Apply what you read:
A - Answer these about the forum thread on the puppy that walks funny:
(i) How old is the puppy named in the post titles?
(ii) What does LisaT say she would try not to place in the body?
(iii) Besides clarifying whether the fracture causes the symptoms, what does DianaM suggest?
B - Reproduce the part of the puppy forum thread below starting at "Wow, a fracture..." and ending at "to normal quickly.".

Document section:

________________

May be too late, but worth a shot. Did you say anything the first time she came out of the crate when you picked her up at the shipper. If you're claiming she came out of the crate this way and your breeder claims she was heathly going in to th eshipper, maybe there is some possibility of remibursement+ from the shipper? Was the shipment insured?

Great that something was found and you have a course of action. I don't envy you keeping an 8 week old (plus some two footed little ones!) quiet for a while.


----------



## LisaT

*Re: 8 week old puppy walks funny... video added*

Wow, who woulda thunk it?

If at all possible, I would try to get around this without placing anything permanent in the body (like pins).

I think that Alto had a great point -- are they clear that this would cause the symptoms that you are seeing?


----------



## DianaM

*Re: 8 week old puppy walks funny... video added*

Wow, a fracture... poor little thing. I agree with clarifying if the fracture is causing the symptoms and also seeing an ortho if possible.



> Quote:You already have one dog with major issues, I completely understand wanting a 'normal' dog this time around.


I totally agree! I don't know why people were mentioning your financial situation. You have a Dane and four kids and we all know that if all of them were healthy they would still suck your wallet dry! I totally understand wanting a healthy dog that mostly needed just the preventative care. I hope the fracture is a minor one and your pup can get back to normal quickly.

________________

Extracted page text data

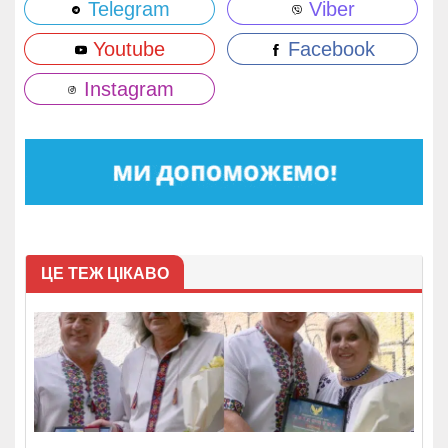
Telegram
Viber
Youtube
Facebook
Instagram
ЦЕ ТЕЖ ЦІКАВО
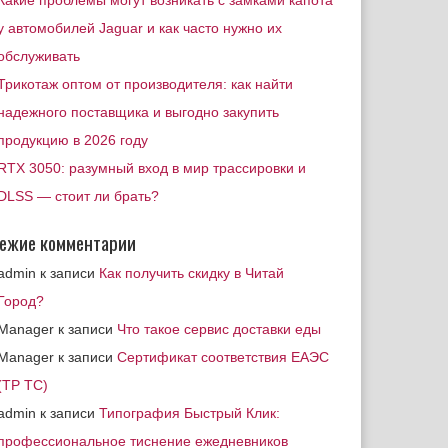
Какие проблемы могут возникать с замками капота
у автомобилей Jaguar и как часто нужно их
обслуживать
Трикотаж оптом от производителя: как найти
надежного поставщика и выгодно закупить
продукцию в 2026 году
RTX 3050: разумный вход в мир трассировки и
DLSS — стоит ли брать?
ежие комментарии
admin
к записи
Как получить скидку в Читай
Город?
Manager
к записи
Что такое сервис доставки еды
Manager
к записи
Сертификат соответствия ЕАЭС
(ТР ТС)
admin
к записи
Типография Быстрый Клик:
профессиональное тиснение ежедневников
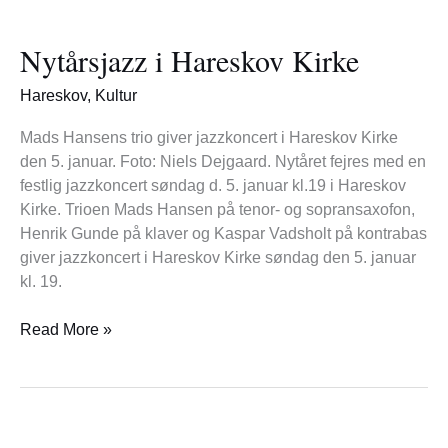
Nytårsjazz
i
Nytårsjazz i Hareskov Kirke
Hareskov
Kirke
Hareskov
,
Kultur
Mads Hansens trio giver jazzkoncert i Hareskov Kirke
den 5. januar. Foto: Niels Dejgaard. Nytåret fejres med en
festlig jazzkoncert søndag d. 5. januar kl.19 i Hareskov
Kirke. Trioen Mads Hansen på tenor- og sopransaxofon,
Henrik Gunde på klaver og Kaspar Vadsholt på kontrabas
giver jazzkoncert i Hareskov Kirke søndag den 5. januar
kl. 19.
Read More »
Spisekammerkoret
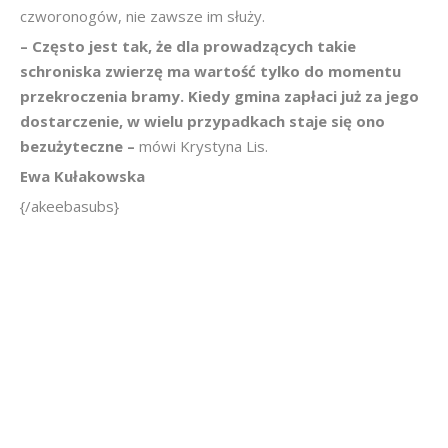
czworonogów, nie zawsze im służy.
– Często jest tak, że dla prowadzących takie
schroniska zwierzę ma wartość tylko do momentu
przekroczenia bramy. Kiedy gmina zapłaci już za jego
dostarczenie, w wielu przypadkach staje się ono
bezużyteczne –
mówi Krystyna Lis.
Ewa Kułakowska
{/akeebasubs}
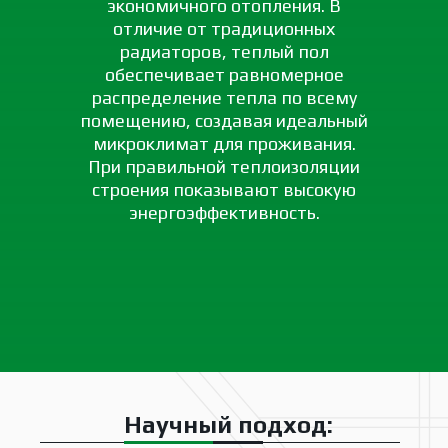
экономичного отопления. В
отличие от традиционных
радиаторов, теплый пол
обеспечивает равномерное
распределение тепла по всему
помещению, создавая идеальный
микроклимат для проживания.
При правильной теплоизоляции
строения показывают высокую
энергоэффективность.
Научный подход:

________________

Task solutions:
A -
(i) 8 weeks old.
(ii) Anything permanent, like pins.
(iii) Seeing an ortho if possible.

B -
Wow, a fracture... poor little thing. I agree with clarifying if the fracture is causing the symptoms and also seeing an ortho if possible.



> Quote:You already have one dog with major issues, I completely understand wanting a 'normal' dog this time around.


I totally agree! I don't know why people were mentioning your financial situation. You have a Dane and four kids and we all know that if all of them were healthy they would still suck your wallet dry! I totally understand wanting a healthy dog that mostly needed just the preventative care. I hope the fracture is a minor one and your pup can get back to normal quickly.